Photo credit: Carnegie Mellon University

Precocated opioids are the main health issue in the United States, but the new high-tech wristwatch can help doctors discover the warning signs of fatal reactions to painkillers.

A group of students from the Carnegie Mellon University have developed HopeBand, carry a wristwatch that may sound an alarm, constantly flashes and issue a warning for text messages to the carrier's location if it feels really low in blood oxygen, IEEE reported. With this high-tech wristband, a healthcare professional can administer medication to change overdose before it's too late.

"Imagine having a friend who always sees signs of an overdose; someone who understands your pattern of use and knows when to contact [someone] for help and make sure you get help, "Rashmi Kalkunte, a software engineering student at Carnegie Mellon University for IEEE, said," That's what the Hope is designed to do. "

Unlike other medical devices, HopeBand students at the Carnegie Mellon University are an inexpensive device for keeping track of the health of people on the go. With sponsorship from Pinney Associates, a pharmaceutical consulting firm, students moved forward with a clock-based solution that uses pulse oximetry as an overdose detector.
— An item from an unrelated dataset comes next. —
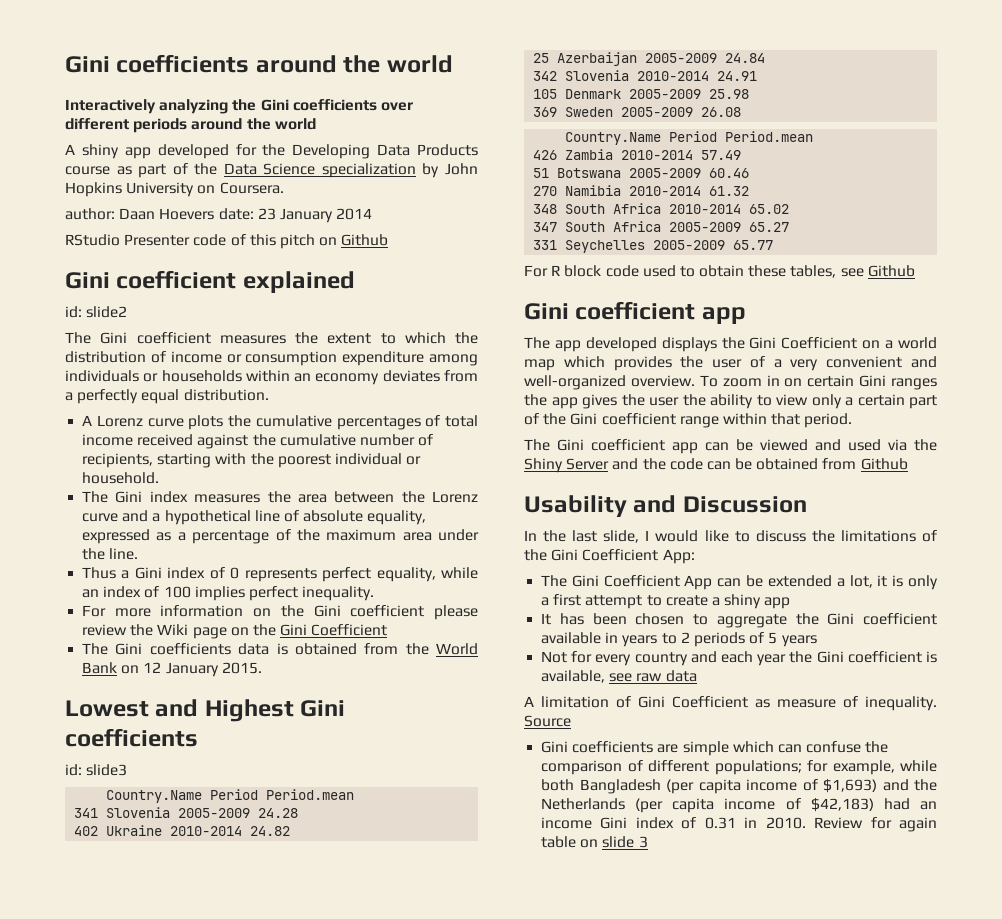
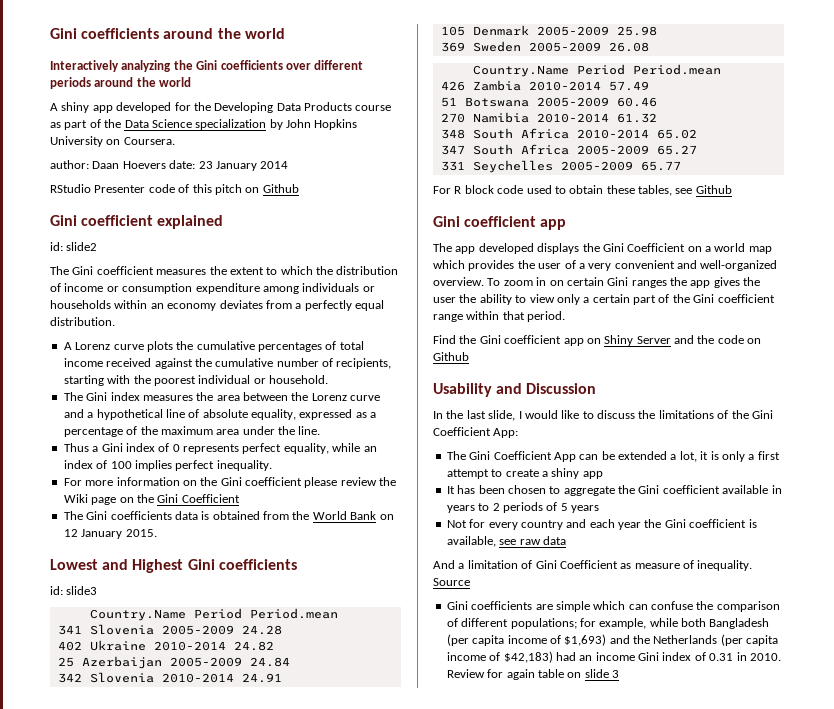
[524,439,937,454] The Gini coefficient app can be viewed and used via the -> [433,335,601,346] Find the Gini coefficient app on
[706,458,857,470] can be obtained from -> [747,338,762,344] on
[524,696,534,707] A -> [433,560,465,569] And a

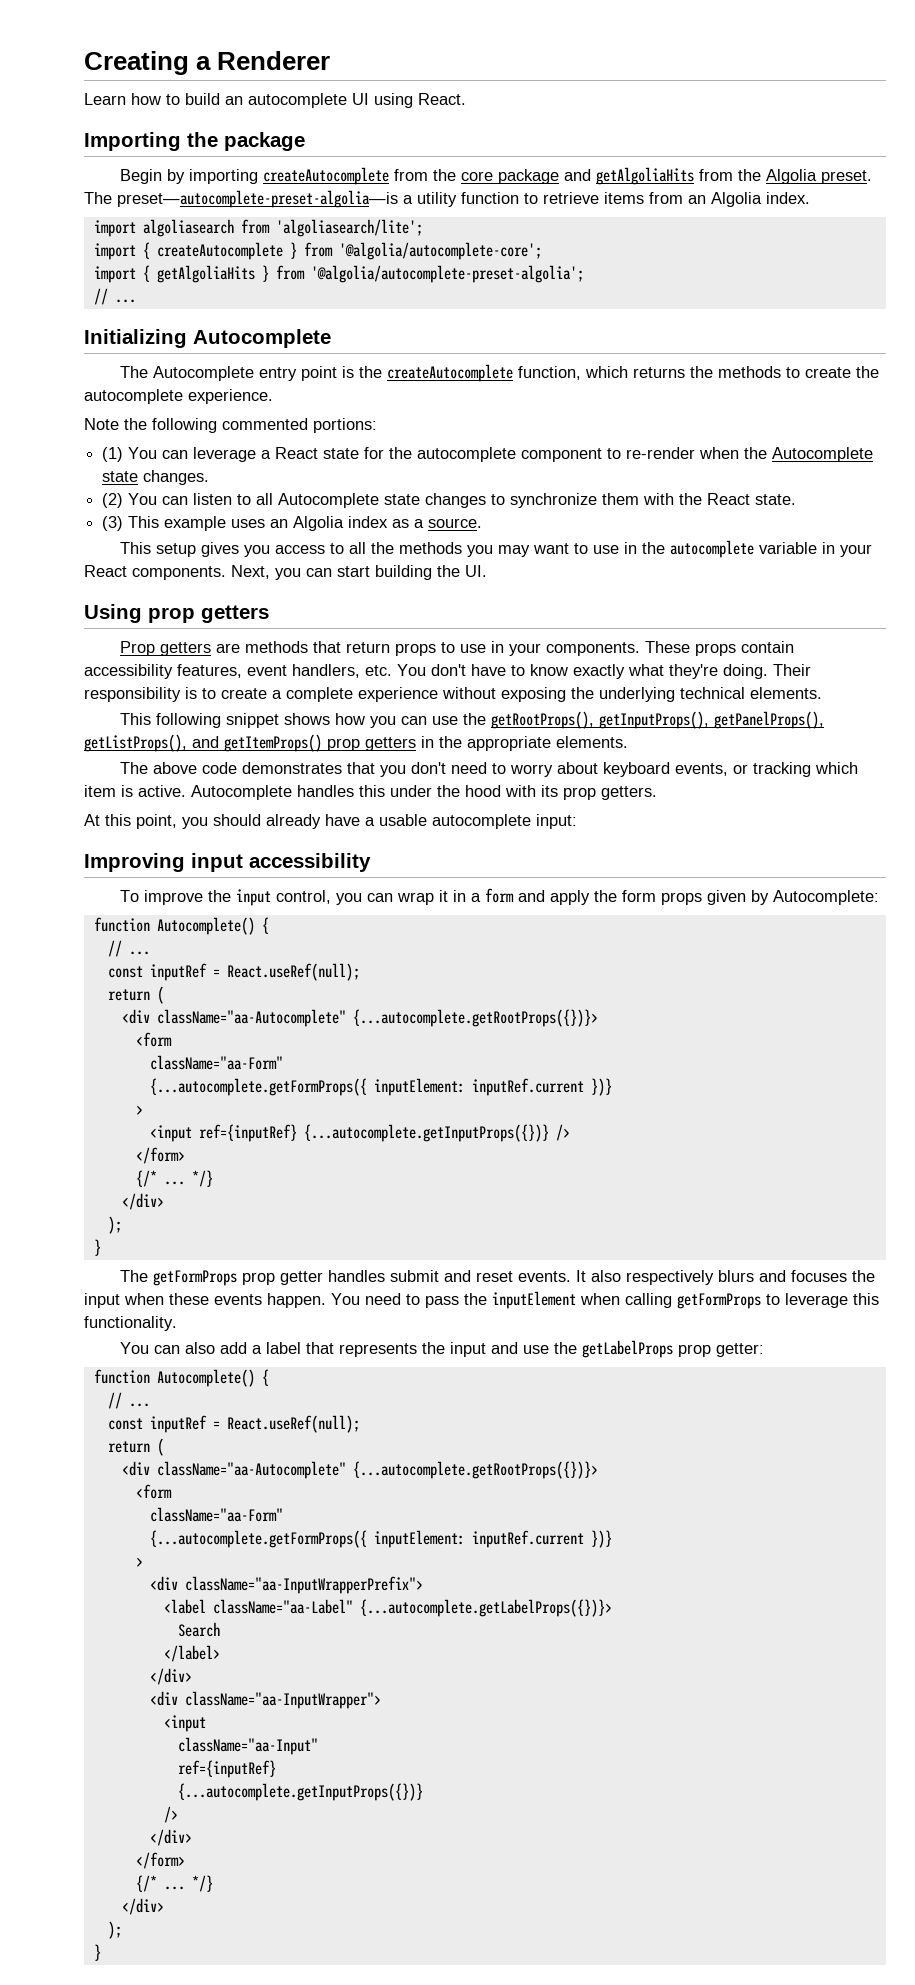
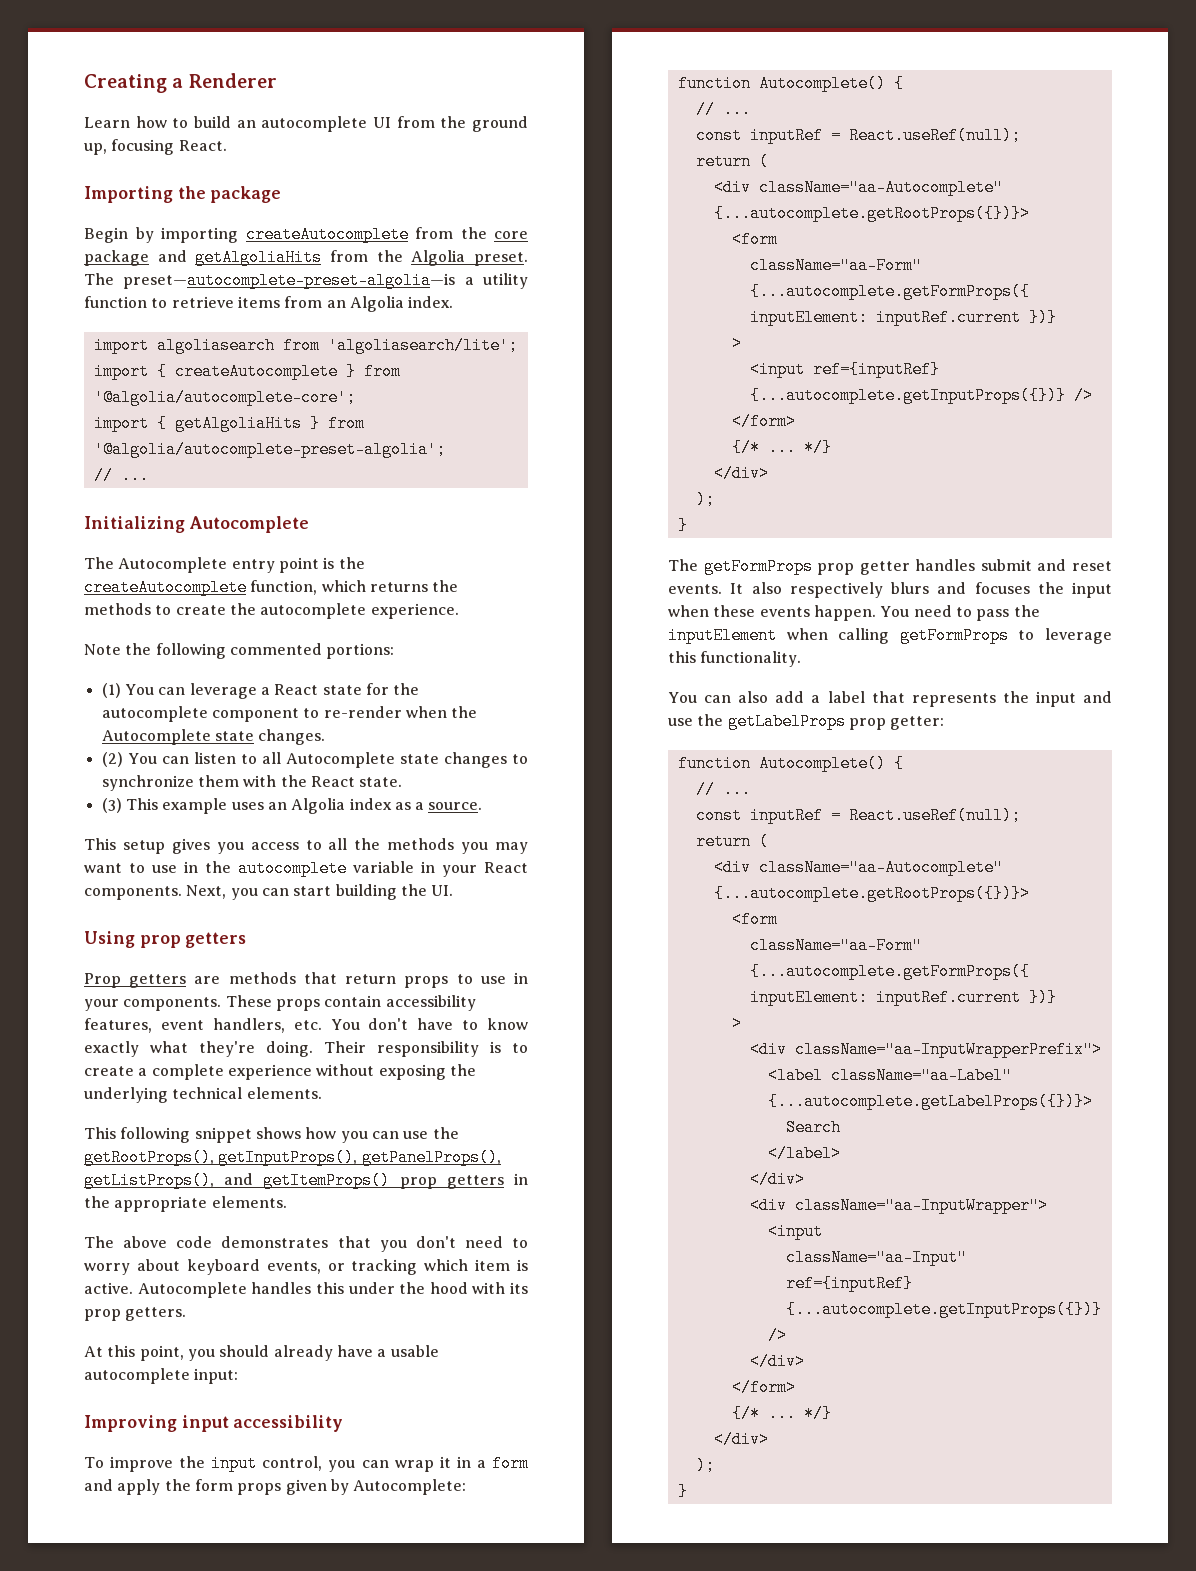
[374,93,413,108] using -> [396,116,528,132] [84,139,175,155] from the ground up, focusing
Pulso-oximetry sensors monitor blood oxygen levels with a very high-tech process. They illuminate the LED light through the skin and then detect changes in light absorption. If oxygen levels are low as a result of potentially overdosage, HopeBand estimates the warning sign for 10 seconds before playing an alarm.

Although HopeBand may be promising for an overdose, the team still needs to confirm that the device can detect warning signs of real people. Despite this challenge, the team used simulated inputs to put HopeBand on the test, and the results were positive.

After testing, the team plans to distribute free HopeBands to opioid users through local needle exchange programs. If this step of distribution is successful, the team can begin selling a commercialized version of HopeBand between $ 16 and $ 20 in the future.